## Задание 1
Изложите отрывок о родных Николая Клюева в двух предложениях.
## Задание 2
С какого года, согласно отрывку о родных Николая Клюева, его сестра Клавдия работала учительницей?
## Задание 3
Продолжите отрывок о родных Николая Клюева, начав сразу после его последнего предложения.

## Предоставленный отрывок
Николай Клюев - страница 19

Шрифт
Интервал

стр.

Глава 2

«СОЦИАЛИСТ-РЕВОЛЮЦИОНЕР»

Пока Николай путешествовал, его родные устраивали свою земную, обыденную жизнь. Сестра Клавдия по окончании гимназии работала с 1898 года учительницей в Суландозёрском земском училище Кондушской волости. К началу 1905 года она, по свидетельству Василия Фирсова, «как видно, окончательно рассталась с учительской работой». Брат Пётр служил по почтовому ведомству сперва в селе Вознесенье Оштинской волости Лодейнопольского уезда, а затем — в Федовском почтово-телеграфном отделении в деревне Федово Каргопольского уезда.

## Записанные данные
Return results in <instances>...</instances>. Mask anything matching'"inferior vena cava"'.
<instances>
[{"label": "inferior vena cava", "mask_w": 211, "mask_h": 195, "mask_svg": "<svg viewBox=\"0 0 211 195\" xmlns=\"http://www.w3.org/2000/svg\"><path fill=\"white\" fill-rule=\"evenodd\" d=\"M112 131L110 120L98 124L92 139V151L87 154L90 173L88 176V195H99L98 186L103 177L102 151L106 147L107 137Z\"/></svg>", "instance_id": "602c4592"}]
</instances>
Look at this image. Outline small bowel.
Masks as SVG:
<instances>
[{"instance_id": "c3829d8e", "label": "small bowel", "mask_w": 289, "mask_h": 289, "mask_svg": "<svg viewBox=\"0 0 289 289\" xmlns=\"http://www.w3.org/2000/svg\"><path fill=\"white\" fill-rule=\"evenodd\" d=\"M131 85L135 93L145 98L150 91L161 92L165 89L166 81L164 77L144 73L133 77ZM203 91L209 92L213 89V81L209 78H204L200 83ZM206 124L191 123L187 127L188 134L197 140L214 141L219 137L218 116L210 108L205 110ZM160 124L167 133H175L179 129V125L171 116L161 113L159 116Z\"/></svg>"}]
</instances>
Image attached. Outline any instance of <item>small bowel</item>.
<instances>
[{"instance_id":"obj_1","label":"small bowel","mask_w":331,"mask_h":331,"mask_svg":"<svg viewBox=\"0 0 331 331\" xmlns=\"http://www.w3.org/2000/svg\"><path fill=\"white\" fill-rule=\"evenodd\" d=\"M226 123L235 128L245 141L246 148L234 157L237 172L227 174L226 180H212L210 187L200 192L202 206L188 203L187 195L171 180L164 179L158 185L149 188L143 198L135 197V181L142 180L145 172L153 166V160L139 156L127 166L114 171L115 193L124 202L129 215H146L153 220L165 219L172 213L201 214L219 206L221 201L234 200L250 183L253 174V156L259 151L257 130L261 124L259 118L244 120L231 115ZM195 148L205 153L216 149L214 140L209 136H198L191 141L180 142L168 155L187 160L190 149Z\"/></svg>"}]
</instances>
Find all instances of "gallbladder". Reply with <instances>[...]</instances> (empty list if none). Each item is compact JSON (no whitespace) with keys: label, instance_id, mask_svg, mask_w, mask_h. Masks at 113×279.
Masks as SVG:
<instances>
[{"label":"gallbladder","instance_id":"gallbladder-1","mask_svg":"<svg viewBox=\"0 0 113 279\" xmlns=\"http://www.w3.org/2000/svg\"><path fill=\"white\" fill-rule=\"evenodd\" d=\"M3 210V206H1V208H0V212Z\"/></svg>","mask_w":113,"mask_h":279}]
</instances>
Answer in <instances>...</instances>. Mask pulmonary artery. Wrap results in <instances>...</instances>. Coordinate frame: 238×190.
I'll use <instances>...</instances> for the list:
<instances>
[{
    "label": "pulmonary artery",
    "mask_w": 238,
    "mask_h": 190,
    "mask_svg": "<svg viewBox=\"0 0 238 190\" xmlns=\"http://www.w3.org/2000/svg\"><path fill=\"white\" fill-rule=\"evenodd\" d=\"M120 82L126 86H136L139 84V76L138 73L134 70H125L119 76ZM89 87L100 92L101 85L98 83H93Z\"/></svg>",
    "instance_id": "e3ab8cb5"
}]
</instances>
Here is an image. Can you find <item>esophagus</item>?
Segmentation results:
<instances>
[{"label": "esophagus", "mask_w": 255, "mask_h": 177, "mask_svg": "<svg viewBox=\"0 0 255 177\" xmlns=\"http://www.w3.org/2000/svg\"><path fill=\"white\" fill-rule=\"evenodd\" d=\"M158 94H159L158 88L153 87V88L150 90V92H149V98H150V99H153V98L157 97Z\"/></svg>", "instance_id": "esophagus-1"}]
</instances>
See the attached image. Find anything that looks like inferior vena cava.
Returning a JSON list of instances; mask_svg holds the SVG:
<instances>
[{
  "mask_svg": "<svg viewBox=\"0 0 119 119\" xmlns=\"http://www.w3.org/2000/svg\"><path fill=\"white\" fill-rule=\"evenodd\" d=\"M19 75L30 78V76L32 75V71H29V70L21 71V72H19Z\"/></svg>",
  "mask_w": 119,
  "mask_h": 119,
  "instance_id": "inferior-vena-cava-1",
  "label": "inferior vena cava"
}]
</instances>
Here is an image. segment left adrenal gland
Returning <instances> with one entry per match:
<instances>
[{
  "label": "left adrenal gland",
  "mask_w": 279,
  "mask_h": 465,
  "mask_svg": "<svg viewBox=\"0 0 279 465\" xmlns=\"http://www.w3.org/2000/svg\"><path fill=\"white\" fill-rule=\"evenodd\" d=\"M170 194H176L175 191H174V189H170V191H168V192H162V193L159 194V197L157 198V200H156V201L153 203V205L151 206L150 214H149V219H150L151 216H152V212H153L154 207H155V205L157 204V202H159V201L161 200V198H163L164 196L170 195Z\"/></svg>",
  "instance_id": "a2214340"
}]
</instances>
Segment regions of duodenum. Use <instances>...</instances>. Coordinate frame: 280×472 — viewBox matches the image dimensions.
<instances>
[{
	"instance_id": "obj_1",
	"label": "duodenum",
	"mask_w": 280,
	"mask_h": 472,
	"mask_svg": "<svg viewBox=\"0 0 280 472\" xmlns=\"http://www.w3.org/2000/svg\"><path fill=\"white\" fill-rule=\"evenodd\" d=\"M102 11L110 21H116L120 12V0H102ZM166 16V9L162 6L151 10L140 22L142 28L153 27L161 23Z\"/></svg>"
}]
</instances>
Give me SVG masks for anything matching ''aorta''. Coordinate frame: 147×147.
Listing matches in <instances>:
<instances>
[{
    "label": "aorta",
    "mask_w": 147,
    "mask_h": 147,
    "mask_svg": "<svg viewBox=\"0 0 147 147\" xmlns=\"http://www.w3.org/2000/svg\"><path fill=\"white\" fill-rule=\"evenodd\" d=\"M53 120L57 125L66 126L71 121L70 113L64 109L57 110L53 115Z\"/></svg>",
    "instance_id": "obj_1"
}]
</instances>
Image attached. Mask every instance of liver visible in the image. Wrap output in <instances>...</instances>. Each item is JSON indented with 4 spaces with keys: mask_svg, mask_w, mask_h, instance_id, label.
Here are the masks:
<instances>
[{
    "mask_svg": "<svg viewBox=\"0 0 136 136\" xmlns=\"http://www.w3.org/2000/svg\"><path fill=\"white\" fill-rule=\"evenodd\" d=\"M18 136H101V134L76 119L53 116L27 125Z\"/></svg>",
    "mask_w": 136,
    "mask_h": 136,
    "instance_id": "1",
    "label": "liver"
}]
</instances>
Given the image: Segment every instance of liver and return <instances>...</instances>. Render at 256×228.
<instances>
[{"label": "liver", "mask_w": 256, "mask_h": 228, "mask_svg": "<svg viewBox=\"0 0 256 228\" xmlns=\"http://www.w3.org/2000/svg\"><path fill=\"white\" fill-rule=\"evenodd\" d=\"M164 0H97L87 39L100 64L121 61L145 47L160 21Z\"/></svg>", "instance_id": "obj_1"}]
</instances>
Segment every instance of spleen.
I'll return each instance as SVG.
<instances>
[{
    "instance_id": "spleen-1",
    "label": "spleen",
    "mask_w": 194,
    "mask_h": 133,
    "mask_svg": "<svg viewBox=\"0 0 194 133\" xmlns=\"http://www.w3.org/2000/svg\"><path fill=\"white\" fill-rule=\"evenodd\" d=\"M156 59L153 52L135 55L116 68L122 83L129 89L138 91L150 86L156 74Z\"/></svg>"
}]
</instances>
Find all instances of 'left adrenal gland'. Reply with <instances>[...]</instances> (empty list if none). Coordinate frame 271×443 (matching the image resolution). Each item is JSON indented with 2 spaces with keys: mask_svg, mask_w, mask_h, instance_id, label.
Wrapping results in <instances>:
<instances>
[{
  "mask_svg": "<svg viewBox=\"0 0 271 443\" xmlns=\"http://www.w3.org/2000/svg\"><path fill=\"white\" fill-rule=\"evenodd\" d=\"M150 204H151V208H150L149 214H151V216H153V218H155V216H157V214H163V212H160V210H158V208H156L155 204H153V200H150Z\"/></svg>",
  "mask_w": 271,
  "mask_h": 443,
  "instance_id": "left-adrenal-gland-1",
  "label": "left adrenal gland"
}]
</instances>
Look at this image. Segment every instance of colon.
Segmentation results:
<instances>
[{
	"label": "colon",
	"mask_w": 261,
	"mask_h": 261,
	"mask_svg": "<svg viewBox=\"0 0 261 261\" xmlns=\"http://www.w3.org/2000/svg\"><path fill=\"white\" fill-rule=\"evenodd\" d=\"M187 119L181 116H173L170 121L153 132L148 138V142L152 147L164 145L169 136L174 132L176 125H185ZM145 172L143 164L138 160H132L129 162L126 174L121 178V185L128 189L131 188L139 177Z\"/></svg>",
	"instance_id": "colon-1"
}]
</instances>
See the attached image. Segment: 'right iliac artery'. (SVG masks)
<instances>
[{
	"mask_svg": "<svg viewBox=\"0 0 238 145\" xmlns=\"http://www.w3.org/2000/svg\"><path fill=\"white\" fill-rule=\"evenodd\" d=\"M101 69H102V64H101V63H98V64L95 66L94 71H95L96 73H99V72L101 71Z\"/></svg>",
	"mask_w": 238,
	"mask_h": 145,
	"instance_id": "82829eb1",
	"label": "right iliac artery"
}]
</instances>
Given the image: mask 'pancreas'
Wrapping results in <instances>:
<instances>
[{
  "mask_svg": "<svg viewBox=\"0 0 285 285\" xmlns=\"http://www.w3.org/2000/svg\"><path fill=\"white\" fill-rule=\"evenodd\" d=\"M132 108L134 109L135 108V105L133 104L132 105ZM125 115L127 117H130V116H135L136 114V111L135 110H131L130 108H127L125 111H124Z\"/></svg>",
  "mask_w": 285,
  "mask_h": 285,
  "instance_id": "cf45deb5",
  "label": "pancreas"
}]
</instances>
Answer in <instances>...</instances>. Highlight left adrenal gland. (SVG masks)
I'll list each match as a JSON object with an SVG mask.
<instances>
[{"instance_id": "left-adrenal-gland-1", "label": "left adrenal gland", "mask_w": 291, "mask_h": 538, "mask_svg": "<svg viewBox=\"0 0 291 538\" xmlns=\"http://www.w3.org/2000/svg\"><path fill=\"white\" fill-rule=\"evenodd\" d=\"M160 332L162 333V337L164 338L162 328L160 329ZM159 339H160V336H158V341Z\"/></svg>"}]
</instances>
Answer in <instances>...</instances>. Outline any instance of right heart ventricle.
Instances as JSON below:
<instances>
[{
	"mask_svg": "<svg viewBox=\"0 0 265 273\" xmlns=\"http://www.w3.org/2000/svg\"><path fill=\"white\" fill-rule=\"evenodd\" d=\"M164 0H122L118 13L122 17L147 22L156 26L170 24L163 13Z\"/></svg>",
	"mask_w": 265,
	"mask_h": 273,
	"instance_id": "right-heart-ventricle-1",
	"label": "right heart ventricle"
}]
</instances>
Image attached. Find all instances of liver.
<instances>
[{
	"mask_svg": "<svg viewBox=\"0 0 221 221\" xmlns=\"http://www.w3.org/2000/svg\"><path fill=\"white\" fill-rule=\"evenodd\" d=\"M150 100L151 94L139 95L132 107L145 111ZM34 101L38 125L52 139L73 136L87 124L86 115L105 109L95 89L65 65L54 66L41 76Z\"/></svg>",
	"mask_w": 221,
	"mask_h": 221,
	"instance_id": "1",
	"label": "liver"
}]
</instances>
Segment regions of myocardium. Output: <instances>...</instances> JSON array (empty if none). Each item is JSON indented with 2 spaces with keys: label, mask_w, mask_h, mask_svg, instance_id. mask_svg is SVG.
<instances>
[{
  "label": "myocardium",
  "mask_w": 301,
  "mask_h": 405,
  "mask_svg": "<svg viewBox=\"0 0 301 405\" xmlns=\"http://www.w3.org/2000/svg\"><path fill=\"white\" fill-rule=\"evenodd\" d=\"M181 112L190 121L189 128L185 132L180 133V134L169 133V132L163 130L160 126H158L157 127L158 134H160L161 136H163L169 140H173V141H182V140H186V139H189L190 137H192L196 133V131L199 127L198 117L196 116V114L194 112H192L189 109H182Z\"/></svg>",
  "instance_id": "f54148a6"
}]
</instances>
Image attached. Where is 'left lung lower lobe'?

## Результат 1
Пока Николай путешествовал, его сестра Клавдия после гимназии с 1898 года работала учительницей в Суландозёрском земском училище Кондушской волости, а к началу 1905 года, по свидетельству Василия Фирсова, окончательно рассталась с учительской работой. Брат Пётр служил по почтовому ведомству сначала в селе Вознесенье Оштинской волости Лодейнопольского уезда, а затем в Федовском почтово-телеграфном отделении в деревне Федово Каргопольского уезда.

## Результат 2
С 1898 года.

## Результат 3
Николай же, вернувшись домой, жил на иждивении отца — сидельца казённой винной лавки в Желвачёве. Помогал по хозяйству, но, видно, больше времени проводил за чтением книг — старых и новых, был погружён в себя, о чём-то непрестанно размышлял. Время от времени отправлялся в путешествия по Вытегорскому уезду и за его пределы. Обзаводился новыми знакомствами — уже из среды сосланных в Олонецкую губернию, в том числе и с Кавказа (революционную социалистическую литературу, как свидетельствовал Владимир Бонч-Бруевич, распространяли по Руси и сектанты, которыми живо интересовался Ленин). С земляками-вытегорами ездил в Санкт-Петербург, где они — охотники и рыболовы — сбывали свой товар, а он налаживал первые связи с литературной средой, показывал свои робкие стихотворные опыты.

Одно из таких стихотворений (в первой редакции) переписала своей рукой сестра Клюева Клавдия и отослала графологу Константину Владимирову, который помещал в периодике объявления с обещаниями дать характеристику личности по почерку. Клавдия (как и многие другие) отозвалась на это заманчивое приглашение. Так в архиве графолога и сохранился этот весьма банальный и непритязательный текст.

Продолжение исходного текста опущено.